** Item da tarefa 1 **
Você pode digitar de novo, na íntegra e sem nenhuma alteração, o texto sobre a eleição de Sheinbaum?

** Trecho do documento **
====
Nesta terça-feira (4), um dia depois de o Instituto Nacional Eleitoral (INE) reconhecer Claudia Sheinbaum como a nova presidente do México, o Brasil 247, porta-voz de vários setores do governo Lula e do Partido dos Trabalhadores (PT), publicou o artigo Eleição de Sheinbaum no México evita avanço da extrema direita na América Latina, comemorando a vitória da candidata do partido Morena. A matéria, por sua vez, é uma pequena reportagem sobre outro artigo, publicado no jornal espanhol El País, intitulado A vitória esmagadora de Sheinbaum impede a expansão da extrema direita na América Latina, assinado por Naiara Galarraga Gortázar, correspondente do jornal no Brasil.
Não é mera coincidência que o Brasil 247 tenha escrito uma matéria com base em declarações do El País. Até 2021, o jornal espanhol tinha uma versão em português, que era apresentada como um órgão progressista. Na data de seu fechamento, inclusive, o hoje deputado federal Guilherme Boulos (PSOL-SP) chegou a lamentar o fechamento de “um dos poucos órgãos de imprensa sem subserviência à direita no país”. Nada mais distante da realidade: o El País é muito direitista, anticomunista e diretamente ligado ao imperialismo espanhol. A título de exemplo, basta lembrar que o periódico comemorou a morte de Abimael Guzmán, líder do Partido Comunista do Peru (Sandero Luminoso). A demagogia que o El País faz com setores da esquerda brasileira, portanto, serve somente para promover os interesses do imperialismo na América Latina. Neste caso, não é diferente.
====
** Dados fornecidos **
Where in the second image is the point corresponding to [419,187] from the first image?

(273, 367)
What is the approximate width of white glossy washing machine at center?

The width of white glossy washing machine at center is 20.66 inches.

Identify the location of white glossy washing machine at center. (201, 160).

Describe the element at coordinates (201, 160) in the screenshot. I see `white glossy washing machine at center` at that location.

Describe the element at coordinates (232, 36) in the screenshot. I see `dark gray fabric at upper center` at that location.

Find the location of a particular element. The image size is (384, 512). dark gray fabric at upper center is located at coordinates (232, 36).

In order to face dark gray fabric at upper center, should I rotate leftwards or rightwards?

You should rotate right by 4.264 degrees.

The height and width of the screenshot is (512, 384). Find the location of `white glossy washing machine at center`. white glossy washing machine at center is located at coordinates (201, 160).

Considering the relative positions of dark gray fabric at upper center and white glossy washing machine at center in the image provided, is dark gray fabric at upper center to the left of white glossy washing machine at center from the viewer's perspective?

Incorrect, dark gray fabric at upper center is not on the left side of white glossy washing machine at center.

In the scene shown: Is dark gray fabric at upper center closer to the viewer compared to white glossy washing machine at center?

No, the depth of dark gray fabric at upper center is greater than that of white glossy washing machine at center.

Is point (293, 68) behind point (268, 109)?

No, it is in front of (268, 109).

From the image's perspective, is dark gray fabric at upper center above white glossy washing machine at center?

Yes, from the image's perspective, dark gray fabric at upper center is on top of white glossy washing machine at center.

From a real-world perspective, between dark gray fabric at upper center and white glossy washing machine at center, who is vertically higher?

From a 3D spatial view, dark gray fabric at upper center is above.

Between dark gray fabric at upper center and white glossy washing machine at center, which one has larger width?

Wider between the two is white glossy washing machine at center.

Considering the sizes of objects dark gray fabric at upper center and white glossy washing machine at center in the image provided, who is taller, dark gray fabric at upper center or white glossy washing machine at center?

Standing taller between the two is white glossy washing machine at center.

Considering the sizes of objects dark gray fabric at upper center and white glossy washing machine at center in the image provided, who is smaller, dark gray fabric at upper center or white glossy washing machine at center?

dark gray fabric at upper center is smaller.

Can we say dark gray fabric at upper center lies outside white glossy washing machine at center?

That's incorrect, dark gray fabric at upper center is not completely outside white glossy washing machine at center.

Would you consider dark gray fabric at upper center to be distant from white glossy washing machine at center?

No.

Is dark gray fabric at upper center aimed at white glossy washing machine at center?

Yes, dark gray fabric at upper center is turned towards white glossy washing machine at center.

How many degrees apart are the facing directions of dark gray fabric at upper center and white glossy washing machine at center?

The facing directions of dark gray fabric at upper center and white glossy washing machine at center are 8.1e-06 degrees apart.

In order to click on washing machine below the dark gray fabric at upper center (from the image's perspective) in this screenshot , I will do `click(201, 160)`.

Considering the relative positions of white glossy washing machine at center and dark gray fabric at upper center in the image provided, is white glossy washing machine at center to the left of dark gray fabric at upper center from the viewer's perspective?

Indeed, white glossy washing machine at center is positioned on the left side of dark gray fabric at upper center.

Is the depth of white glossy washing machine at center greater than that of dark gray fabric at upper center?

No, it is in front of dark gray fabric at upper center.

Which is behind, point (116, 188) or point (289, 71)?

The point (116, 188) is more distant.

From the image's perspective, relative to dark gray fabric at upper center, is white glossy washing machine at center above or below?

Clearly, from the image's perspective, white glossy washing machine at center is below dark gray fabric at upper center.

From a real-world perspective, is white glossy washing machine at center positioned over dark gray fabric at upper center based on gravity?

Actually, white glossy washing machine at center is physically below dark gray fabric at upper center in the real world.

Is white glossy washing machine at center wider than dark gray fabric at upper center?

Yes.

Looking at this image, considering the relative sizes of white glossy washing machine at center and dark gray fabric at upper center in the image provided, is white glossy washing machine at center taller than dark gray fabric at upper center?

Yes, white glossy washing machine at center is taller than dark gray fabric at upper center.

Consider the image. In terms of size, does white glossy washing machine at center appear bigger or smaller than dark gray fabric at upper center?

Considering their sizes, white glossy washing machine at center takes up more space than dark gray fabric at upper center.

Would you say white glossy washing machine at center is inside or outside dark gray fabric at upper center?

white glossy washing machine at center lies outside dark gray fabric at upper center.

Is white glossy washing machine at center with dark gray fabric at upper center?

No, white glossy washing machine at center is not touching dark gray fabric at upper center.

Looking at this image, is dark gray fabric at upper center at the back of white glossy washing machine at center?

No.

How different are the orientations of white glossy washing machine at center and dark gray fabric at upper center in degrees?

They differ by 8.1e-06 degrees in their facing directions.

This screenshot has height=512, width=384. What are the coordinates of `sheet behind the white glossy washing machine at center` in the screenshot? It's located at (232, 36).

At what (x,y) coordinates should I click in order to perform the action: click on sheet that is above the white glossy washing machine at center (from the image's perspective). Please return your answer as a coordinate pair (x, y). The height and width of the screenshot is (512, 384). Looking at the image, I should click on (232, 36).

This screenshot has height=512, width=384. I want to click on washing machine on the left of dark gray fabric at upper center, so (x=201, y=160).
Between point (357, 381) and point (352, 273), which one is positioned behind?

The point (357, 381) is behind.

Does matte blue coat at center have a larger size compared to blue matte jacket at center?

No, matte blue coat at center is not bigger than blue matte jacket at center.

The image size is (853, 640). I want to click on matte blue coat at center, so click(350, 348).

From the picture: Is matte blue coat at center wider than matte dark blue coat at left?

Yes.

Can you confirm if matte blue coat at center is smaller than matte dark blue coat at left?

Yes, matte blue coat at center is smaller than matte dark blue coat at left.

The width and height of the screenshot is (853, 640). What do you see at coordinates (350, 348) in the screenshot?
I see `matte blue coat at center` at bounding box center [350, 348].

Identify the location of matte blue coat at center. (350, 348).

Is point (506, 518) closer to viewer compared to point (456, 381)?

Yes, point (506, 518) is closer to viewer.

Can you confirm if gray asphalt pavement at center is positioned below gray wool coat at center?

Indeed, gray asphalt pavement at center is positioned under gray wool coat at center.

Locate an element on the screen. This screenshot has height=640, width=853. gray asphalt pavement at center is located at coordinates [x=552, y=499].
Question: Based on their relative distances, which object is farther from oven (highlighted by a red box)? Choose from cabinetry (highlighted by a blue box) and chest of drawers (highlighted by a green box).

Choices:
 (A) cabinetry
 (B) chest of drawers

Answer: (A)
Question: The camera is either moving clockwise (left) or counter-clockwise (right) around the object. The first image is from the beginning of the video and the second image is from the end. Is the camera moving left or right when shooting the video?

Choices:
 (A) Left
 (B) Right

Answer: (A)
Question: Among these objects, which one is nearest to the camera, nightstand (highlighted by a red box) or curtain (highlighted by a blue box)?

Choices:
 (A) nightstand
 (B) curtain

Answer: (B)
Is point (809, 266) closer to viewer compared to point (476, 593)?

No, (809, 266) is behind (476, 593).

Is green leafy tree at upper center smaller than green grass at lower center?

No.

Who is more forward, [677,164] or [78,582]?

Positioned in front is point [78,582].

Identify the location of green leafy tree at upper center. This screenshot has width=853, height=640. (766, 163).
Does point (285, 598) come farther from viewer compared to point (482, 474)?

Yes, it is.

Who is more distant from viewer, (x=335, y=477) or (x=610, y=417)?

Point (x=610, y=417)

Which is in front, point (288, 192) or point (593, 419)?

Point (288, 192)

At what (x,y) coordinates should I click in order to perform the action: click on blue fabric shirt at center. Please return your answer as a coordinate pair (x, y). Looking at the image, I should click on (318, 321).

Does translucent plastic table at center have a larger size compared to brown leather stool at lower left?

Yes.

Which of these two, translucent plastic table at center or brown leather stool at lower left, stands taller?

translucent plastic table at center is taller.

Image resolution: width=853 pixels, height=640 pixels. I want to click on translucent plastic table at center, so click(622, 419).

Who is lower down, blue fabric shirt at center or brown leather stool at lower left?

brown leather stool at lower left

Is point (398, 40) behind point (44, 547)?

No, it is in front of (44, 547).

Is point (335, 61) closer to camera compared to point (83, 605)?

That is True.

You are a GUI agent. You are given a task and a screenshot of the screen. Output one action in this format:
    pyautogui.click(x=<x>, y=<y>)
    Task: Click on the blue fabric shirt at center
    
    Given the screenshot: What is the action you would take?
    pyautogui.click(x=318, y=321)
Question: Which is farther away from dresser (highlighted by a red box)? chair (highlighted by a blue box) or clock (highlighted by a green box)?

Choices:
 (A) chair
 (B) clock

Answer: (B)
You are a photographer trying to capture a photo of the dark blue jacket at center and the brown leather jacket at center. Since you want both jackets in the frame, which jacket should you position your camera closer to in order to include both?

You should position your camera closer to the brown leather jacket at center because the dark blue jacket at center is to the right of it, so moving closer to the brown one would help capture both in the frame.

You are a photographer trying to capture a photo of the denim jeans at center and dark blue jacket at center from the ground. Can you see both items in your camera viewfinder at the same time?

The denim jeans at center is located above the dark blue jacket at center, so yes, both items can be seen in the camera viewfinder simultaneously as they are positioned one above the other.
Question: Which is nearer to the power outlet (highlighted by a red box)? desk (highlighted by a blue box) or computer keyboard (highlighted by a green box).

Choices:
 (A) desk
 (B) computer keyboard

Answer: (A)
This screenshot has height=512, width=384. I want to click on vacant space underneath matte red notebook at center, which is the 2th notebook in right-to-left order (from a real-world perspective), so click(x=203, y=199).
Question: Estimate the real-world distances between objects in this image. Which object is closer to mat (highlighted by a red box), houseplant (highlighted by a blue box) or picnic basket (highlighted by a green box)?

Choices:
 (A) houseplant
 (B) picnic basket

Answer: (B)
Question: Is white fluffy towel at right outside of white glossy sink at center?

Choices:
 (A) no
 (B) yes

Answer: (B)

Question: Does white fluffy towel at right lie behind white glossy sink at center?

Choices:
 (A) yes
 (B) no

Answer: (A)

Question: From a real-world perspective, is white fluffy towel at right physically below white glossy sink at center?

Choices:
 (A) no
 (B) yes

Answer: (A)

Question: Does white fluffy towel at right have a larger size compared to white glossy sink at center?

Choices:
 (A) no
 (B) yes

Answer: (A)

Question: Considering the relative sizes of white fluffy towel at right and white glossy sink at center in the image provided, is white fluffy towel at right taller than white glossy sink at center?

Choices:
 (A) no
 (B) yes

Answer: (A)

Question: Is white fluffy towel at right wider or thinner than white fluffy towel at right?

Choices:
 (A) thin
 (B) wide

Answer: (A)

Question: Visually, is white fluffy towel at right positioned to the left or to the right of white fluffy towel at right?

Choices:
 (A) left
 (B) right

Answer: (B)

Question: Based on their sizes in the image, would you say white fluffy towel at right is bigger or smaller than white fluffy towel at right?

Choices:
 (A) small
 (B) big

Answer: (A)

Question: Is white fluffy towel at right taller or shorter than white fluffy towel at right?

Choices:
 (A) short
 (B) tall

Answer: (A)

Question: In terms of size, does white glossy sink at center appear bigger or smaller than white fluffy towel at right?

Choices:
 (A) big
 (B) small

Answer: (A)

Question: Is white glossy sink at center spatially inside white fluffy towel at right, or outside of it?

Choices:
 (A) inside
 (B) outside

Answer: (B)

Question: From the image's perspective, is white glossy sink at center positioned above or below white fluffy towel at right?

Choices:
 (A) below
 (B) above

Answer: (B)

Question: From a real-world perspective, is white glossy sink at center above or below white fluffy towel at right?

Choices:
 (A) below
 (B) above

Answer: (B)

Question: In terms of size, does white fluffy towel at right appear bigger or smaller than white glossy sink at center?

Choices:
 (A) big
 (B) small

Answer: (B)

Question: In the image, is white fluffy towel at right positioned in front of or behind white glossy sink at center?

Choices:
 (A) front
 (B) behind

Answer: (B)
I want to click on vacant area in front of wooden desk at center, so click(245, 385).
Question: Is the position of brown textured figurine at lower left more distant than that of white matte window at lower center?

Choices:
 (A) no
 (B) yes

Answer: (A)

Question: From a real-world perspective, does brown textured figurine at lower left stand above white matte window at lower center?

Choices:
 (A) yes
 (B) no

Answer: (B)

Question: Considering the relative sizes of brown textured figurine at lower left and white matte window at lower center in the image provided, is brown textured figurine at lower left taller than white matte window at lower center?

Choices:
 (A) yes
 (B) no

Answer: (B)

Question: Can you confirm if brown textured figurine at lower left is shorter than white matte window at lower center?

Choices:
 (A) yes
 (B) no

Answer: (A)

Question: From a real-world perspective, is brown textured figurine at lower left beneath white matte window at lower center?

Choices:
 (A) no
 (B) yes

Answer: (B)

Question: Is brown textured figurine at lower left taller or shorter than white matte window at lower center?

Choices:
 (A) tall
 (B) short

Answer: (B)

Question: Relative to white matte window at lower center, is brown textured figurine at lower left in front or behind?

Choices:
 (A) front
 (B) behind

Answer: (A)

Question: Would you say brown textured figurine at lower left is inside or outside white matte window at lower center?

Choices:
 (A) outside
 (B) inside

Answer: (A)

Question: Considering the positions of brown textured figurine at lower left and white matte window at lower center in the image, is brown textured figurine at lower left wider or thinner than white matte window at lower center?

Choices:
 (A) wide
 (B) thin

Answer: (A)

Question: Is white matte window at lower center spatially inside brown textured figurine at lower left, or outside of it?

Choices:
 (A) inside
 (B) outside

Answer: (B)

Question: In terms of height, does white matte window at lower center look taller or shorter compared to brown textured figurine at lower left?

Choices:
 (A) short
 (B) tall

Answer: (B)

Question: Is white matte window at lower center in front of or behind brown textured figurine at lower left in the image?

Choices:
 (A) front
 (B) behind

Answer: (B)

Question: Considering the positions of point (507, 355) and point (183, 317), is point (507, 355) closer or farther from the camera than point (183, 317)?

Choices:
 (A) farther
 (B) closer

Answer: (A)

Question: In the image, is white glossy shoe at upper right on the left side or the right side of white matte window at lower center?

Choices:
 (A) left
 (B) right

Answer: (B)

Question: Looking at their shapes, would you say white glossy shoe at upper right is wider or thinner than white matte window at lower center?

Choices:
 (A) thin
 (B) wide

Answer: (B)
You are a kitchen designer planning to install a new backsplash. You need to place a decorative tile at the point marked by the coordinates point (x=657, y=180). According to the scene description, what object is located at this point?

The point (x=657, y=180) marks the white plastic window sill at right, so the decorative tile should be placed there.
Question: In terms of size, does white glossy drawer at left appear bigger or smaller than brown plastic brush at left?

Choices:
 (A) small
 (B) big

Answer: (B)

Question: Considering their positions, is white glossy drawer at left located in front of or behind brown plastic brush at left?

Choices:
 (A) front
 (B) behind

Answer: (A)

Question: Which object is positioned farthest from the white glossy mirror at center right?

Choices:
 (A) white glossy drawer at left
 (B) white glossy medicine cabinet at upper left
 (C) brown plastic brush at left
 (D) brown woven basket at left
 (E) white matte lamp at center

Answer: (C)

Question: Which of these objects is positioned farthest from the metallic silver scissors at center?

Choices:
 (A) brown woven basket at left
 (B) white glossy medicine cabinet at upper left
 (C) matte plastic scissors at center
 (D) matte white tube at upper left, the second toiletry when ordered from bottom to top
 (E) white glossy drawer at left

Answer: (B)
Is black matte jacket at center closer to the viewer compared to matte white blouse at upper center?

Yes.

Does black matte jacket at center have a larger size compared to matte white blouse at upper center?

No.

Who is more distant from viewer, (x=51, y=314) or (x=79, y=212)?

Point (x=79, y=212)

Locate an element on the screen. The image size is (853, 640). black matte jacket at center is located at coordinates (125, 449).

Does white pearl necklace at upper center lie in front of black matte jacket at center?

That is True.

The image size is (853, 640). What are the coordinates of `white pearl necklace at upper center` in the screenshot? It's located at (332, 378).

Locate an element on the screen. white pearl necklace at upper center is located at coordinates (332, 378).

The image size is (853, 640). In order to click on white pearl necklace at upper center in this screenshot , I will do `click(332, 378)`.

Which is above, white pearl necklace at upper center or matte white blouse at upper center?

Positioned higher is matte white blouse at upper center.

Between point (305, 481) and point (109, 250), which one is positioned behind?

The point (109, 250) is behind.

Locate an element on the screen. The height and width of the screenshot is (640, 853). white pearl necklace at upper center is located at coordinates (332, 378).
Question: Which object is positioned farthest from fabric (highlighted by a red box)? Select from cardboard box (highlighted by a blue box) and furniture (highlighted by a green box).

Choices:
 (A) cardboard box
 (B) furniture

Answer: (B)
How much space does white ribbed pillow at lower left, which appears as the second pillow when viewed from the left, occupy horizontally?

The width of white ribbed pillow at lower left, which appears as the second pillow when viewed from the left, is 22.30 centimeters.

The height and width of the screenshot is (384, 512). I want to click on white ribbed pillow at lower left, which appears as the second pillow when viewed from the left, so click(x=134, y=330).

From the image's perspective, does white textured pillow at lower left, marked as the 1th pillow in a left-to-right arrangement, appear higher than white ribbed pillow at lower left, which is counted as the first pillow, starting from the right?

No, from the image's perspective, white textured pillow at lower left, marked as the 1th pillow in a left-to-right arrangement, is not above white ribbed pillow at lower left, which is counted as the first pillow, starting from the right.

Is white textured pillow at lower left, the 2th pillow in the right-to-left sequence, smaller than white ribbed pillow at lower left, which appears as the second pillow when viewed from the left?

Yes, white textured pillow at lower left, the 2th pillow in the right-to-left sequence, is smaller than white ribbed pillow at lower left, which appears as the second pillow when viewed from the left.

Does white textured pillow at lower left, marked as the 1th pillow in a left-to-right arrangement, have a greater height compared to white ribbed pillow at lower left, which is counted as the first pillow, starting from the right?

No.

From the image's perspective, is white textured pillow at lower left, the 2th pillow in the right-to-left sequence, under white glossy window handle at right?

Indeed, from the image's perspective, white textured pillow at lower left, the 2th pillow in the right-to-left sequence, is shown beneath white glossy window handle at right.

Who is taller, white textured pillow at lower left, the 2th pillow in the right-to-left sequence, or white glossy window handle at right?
====
** Item da tarefa 2 **
Poderia reproduzir, sem mudar nada, as linhas dos registros que vão do começo deles até a linha que contém "The height and width of the screenshot is (512, 384). Find", incluindo essa linha?

** Resposta do exercício 1 **
Nesta terça-feira (4), um dia depois de o Instituto Nacional Eleitoral (INE) reconhecer Claudia Sheinbaum como a nova presidente do México, o Brasil 247, porta-voz de vários setores do governo Lula e do Partido dos Trabalhadores (PT), publicou o artigo Eleição de Sheinbaum no México evita avanço da extrema direita na América Latina, comemorando a vitória da candidata do partido Morena. A matéria, por sua vez, é uma pequena reportagem sobre outro artigo, publicado no jornal espanhol El País, intitulado A vitória esmagadora de Sheinbaum impede a expansão da extrema direita na América Latina, assinado por Naiara Galarraga Gortázar, correspondente do jornal no Brasil.
Não é mera coincidência que o Brasil 247 tenha escrito uma matéria com base em declarações do El País. Até 2021, o jornal espanhol tinha uma versão em português, que era apresentada como um órgão progressista. Na data de seu fechamento, inclusive, o hoje deputado federal Guilherme Boulos (PSOL-SP) chegou a lamentar o fechamento de “um dos poucos órgãos de imprensa sem subserviência à direita no país”. Nada mais distante da realidade: o El País é muito direitista, anticomunista e diretamente ligado ao imperialismo espanhol. A título de exemplo, basta lembrar que o periódico comemorou a morte de Abimael Guzmán, líder do Partido Comunista do Peru (Sandero Luminoso). A demagogia que o El País faz com setores da esquerda brasileira, portanto, serve somente para promover os interesses do imperialismo na América Latina. Neste caso, não é diferente.

** Resposta do exercício 2 **
Where in the second image is the point corresponding to [419,187] from the first image?

(273, 367)
What is the approximate width of white glossy washing machine at center?

The width of white glossy washing machine at center is 20.66 inches.

Identify the location of white glossy washing machine at center. (201, 160).

Describe the element at coordinates (201, 160) in the screenshot. I see `white glossy washing machine at center` at that location.

Describe the element at coordinates (232, 36) in the screenshot. I see `dark gray fabric at upper center` at that location.

Find the location of a particular element. The image size is (384, 512). dark gray fabric at upper center is located at coordinates (232, 36).

In order to face dark gray fabric at upper center, should I rotate leftwards or rightwards?

You should rotate right by 4.264 degrees.

The height and width of the screenshot is (512, 384). Find the location of `white glossy washing machine at center`. white glossy washing machine at center is located at coordinates (201, 160).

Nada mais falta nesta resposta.